Deputy Minister to the Prime Minister
- In office 23 September 2015 – 4 November 2016
- President: Prokopis Pavlopoulos
- Prime Minister: Alexis Tsipras
- Preceded by: Rodolphos Moronis
- Succeeded by: Dimitris Liakos
- In office 17 July 2015 – 28 August 2015
- Prime Minister: Alexis Tsipras
- Preceded by: Gabriel Sakellaridis

Deputy Minister of State for Coordinating Government Operations
- In office 27 January 2015 – 28 August 2015
- President: Prokopis Pavlopoulos
- Prime Minister: Alexis Tsipras

Member of the Hellenic Parliament
- In office 6 May 2012 – 31 December 2014

Personal details
- Born: Terens Spenser Nikolaos Quick February 18, 1947 (age 79) Thessaloniki, Kingdom of Greece
- Party: Independent Greeks
- Children: 3
- Alma mater: Panteion University

= Terens Quick =

Greek journalist and politician

Terens Spenser Nikolaos Quick (Τέρενς Σπένσερ Νικόλαος Κουίκ; born 18 February 1947) is a Greek reporter, politician and member of the Independent Greeks, and government minister in 2015–2019.

== Early life and education ==
He was born in Thessaloniki 18 February 1947, the son of Philip Quick. He studied for one year at the University of Macedonia (then called the Thessaloniki School of Higher Industrial Studies) and graduated from Panteion University. He has been married and divorced twice and has three children.

== Early career ==

Since 1966 he has worked at a variety of Greek newspapers, including Ethnos, Fos ton Spor, Simerini and as the Athens correspondent for The Sun. Kouik presented for many years the central news program on the state-owned television channel Hellenic Broadcasting Corporation (ERT).

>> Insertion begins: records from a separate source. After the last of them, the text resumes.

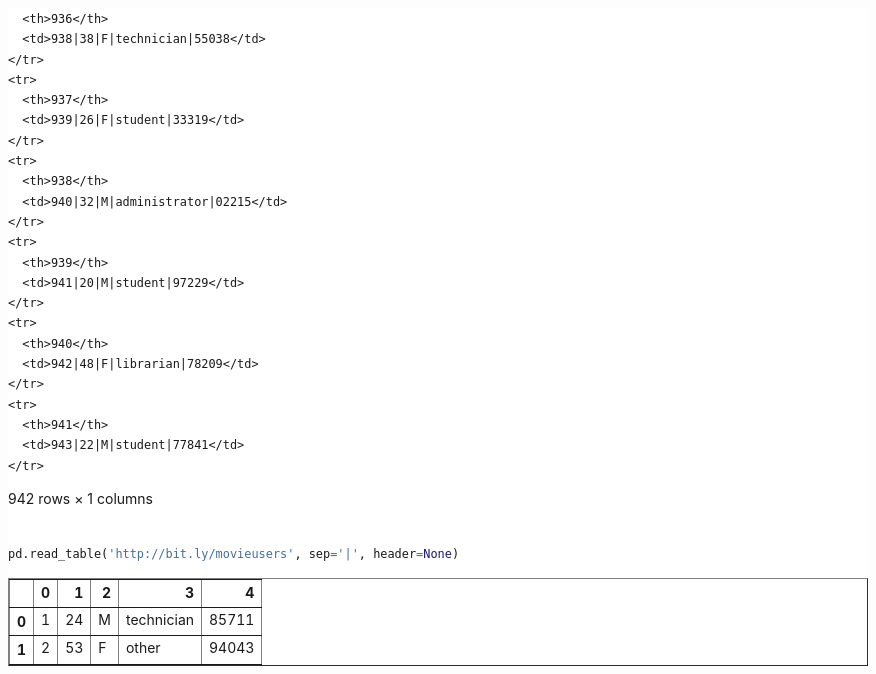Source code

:       <th>936</th>
      <td>938|38|F|technician|55038</td>
    </tr>
    <tr>
      <th>937</th>
      <td>939|26|F|student|33319</td>
    </tr>
    <tr>
      <th>938</th>
      <td>940|32|M|administrator|02215</td>
    </tr>
    <tr>
      <th>939</th>
      <td>941|20|M|student|97229</td>
    </tr>
    <tr>
      <th>940</th>
      <td>942|48|F|librarian|78209</td>
    </tr>
    <tr>
      <th>941</th>
      <td>943|22|M|student|77841</td>
    </tr>
  </tbody>
</table>
<p>942 rows × 1 columns</p>
</div>




```python

pd.read_table('http://bit.ly/movieusers', sep='|', header=None)
```




<div>
<table border="1" class="dataframe">
  <thead>
    <tr style="text-align: right;">
      <th></th>
      <th>0</th>
      <th>1</th>
      <th>2</th>
      <th>3</th>
      <th>4</th>
    </tr>
  </thead>
  <tbody>
    <tr>
      <th>0</th>
      <td>1</td>
      <td>24</td>
      <td>M</td>
      <td>technician</td>
      <td>85711</td>
    </tr>
    <tr>
      <th>1</th>
      <td>2</td>
      <td>53</td>
      <td>F</td>
      <td>other</td>
      <td>94043</td>
    </tr>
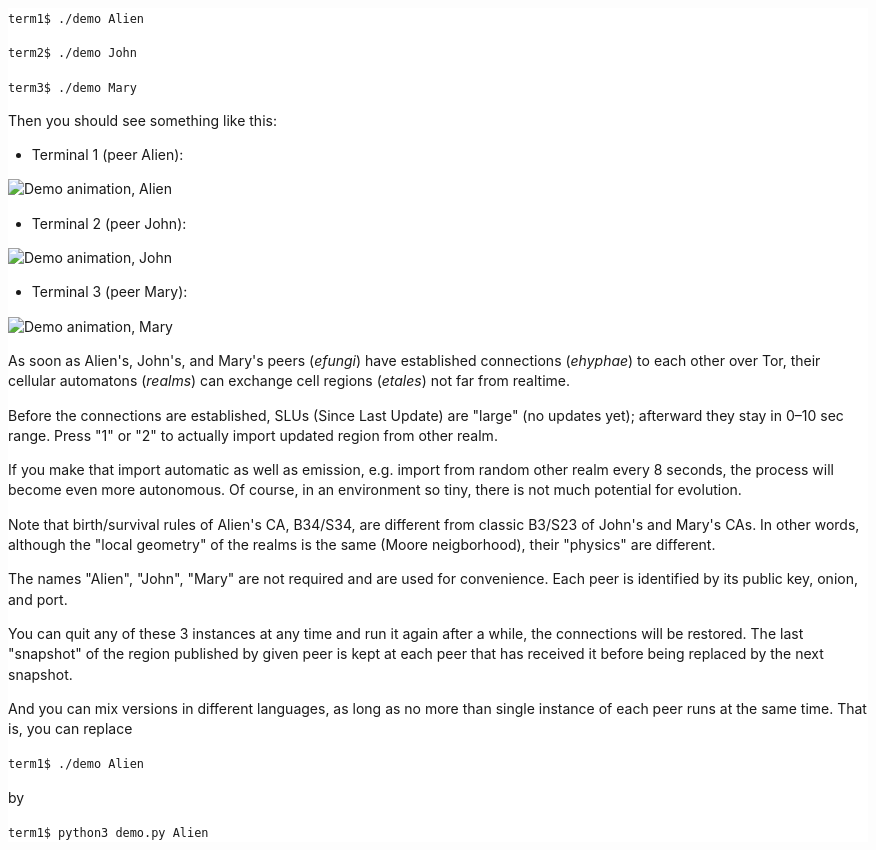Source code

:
 ```shell
term1$ ./demo Alien
```

```shell
term2$ ./demo John
```

```shell
term3$ ./demo Mary
```

Then you should see something like this:

* Terminal 1 (peer Alien):

![Demo animation, Alien](https://raw.githubusercontent.com/emyzelium/visuals/main/anim_demo_Alien.gif)

* Terminal 2 (peer John):

![Demo animation, John](https://raw.githubusercontent.com/emyzelium/visuals/main/anim_demo_John.gif)

* Terminal 3 (peer Mary):

![Demo animation, Mary](https://raw.githubusercontent.com/emyzelium/visuals/main/anim_demo_Mary.gif)

As soon as Alien's, John's, and Mary's peers (*efungi*) have established connections (*ehyphae*) to each other over Tor, their cellular automatons (*realms*) can exchange cell regions (*etales*) not far from realtime.

Before the connections are established, SLUs (Since Last Update) are "large" (no updates yet); afterward they stay in 0–10 sec range. Press "1" or "2" to actually import updated region from other realm.

If you make that import automatic as well as emission, e.g. import from random other realm every 8 seconds, the process will become even more autonomous. Of course, in an environment so tiny, there is not much potential for evolution.

Note that birth/survival rules of Alien's CA, B34/S34, are different from classic B3/S23 of John's and Mary's CAs. In other words, although the "local geometry" of the realms is the same (Moore neigborhood), their "physics" are different.

The names "Alien", "John", "Mary" are not required and are used for convenience. Each peer is identified by its public key, onion, and port.

You can quit any of these 3 instances at any time and run it again after a while, the connections will be restored. The last "snapshot" of the region published by given peer is kept at each peer that has received it before being replaced by the next snapshot.

And you can mix versions in different languages, as long as no more than single instance of each peer runs at the same time. That is, you can replace

```shell
term1$ ./demo Alien
```

by

```shell
term1$ python3 demo.py Alien
```
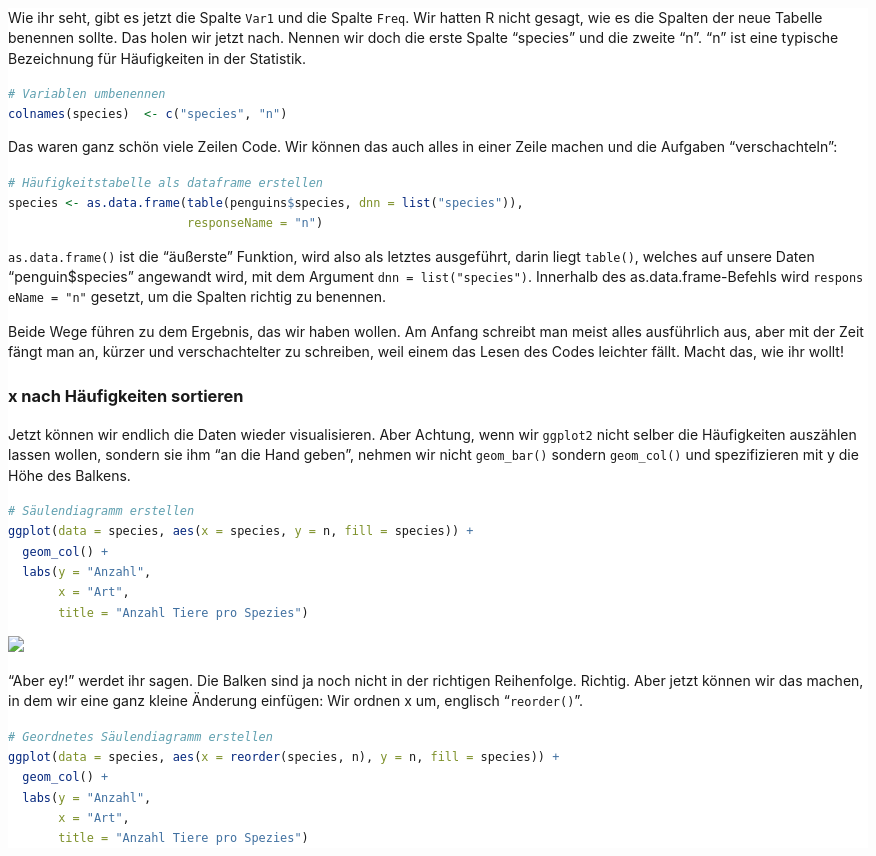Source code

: Wie ihr seht, gibt es jetzt die Spalte `Var1` und die Spalte `Freq`. Wir
hatten R nicht gesagt, wie es die Spalten der neue Tabelle benennen
sollte. Das holen wir jetzt nach. Nennen wir doch die erste Spalte
“species” und die zweite “n”. “n” ist eine typische Bezeichnung für
Häufigkeiten in der Statistik.

``` r
# Variablen umbenennen
colnames(species)  <- c("species", "n")
```

Das waren ganz schön viele Zeilen Code. Wir können das auch alles in
einer Zeile machen und die Aufgaben “verschachteln”:

``` r
# Häufigkeitstabelle als dataframe erstellen
species <- as.data.frame(table(penguins$species, dnn = list("species")), 
                         responseName = "n")
```

`as.data.frame()` ist die “äußerste” Funktion, wird also als letztes
ausgeführt, darin liegt `table()`, welches auf unsere Daten
“penguin$species” angewandt wird, mit dem Argument
`dnn = list("species")`. Innerhalb des as.data.frame-Befehls wird
`responseName = "n"` gesetzt, um die Spalten richtig zu benennen.

Beide Wege führen zu dem Ergebnis, das wir haben wollen. Am Anfang
schreibt man meist alles ausführlich aus, aber mit der Zeit fängt man
an, kürzer und verschachtelter zu schreiben, weil einem das Lesen des
Codes leichter fällt. Macht das, wie ihr wollt!

### x nach Häufigkeiten sortieren

Jetzt können wir endlich die Daten wieder visualisieren. Aber Achtung,
wenn wir `ggplot2` nicht selber die Häufigkeiten auszählen lassen
wollen, sondern sie ihm “an die Hand geben”, nehmen wir nicht
`geom_bar()` sondern `geom_col()` und spezifizieren mit y die Höhe des
Balkens.

``` r
# Säulendiagramm erstellen
ggplot(data = species, aes(x = species, y = n, fill = species)) + 
  geom_col() + 
  labs(y = "Anzahl",
       x = "Art",
       title = "Anzahl Tiere pro Spezies")
```

![](./figures/saeulendiag-1.png)

“Aber ey!” werdet ihr sagen. Die Balken sind ja noch nicht in der
richtigen Reihenfolge. Richtig. Aber jetzt können wir das machen, in dem
wir eine ganz kleine Änderung einfügen: Wir ordnen x um, englisch
“`reorder()`”.

``` r
# Geordnetes Säulendiagramm erstellen
ggplot(data = species, aes(x = reorder(species, n), y = n, fill = species)) + 
  geom_col() + 
  labs(y = "Anzahl",
       x = "Art",
       title = "Anzahl Tiere pro Spezies")
```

In 1976 he took over entirely the organisation of channel ERT3 in Thessaloniki. until 1989 when he resigned this position to present on the principal newscast with Liana Kanelli, Evi Demiri, Elli Stai, Antonis Zisimatos, Kostas Serezis, Nasos Athanasiou, Alexandros Antonopoulou, Kostas Hountas and others.

Subsequently, he presented for about ten years the main newscast on television station ANT1 with co-presenters Nana Palaitsaki, Sofia Tsiliyianni, Tatiana Stefanidou, Liana Kanelli, and others. In the spring of 1992 and for the following two years he hosted the weekly broadcast "Tonight with Terens Kouik" in the evening slot with guests from all walks of life and from one year on he curated and presented the broadcast "Together on Sunday" in the mid-day slot. Parallel to this he worked on radio for ANT1 hosting the daily informational program "Morning Line".

Subsequent to this he presented the daily morning informational program on Star Channel. He followed with the daily presentation "Good Morning with Terens" on the television station Alter Channel.

In 2008 in Thessaloniki and on channel ET3 he presented for a second time "Tonight with Terens Quick" transmitted every week with guests of every stripe. From February 1, 2010, he took up presenting the afternoon program on television station Blue Sky. From September 2010 he moved to Kontra Channel to present the main newscast.

He has been a contributor to the newspapers Eleftheros, Eleftheros Typos, Apogevmatini, Vradyni, Proini and Eleftherotypia. Today he is a contributor to the Hora newspaper.

He has appeared in the film O Antifasistas (The Anti-Fascist) with the protagonist Kostas Voutsas. The essence of his character was played as essentially Terens Kouik himself, a reporter getting an interview with the central character Nicola Mancholini (Voutsas) at the beginning of the film.

== Political career ==
In the national elections of 1986, Quick was elected member of parliament for the deme of Athens on the party list New Democracy as part of the New Era of Miltiadis Evert. He received 13,511 points of preference, second place in the returns by number of ballots.

In March 2012, he took the position of public spokesman of the movement "Independent Greeks".

In the 2012 Greek parliamentary elections, he was counted the top vote-getter for Independent Greeks and elected to the Parliamentary Council of State, taking his seat as the parliamentary spokesman of the movement. He took part in the provincial elections of 2014 as a provincial candidate in Eastern Macedonia and Thrace in which he came in fourth on the party list.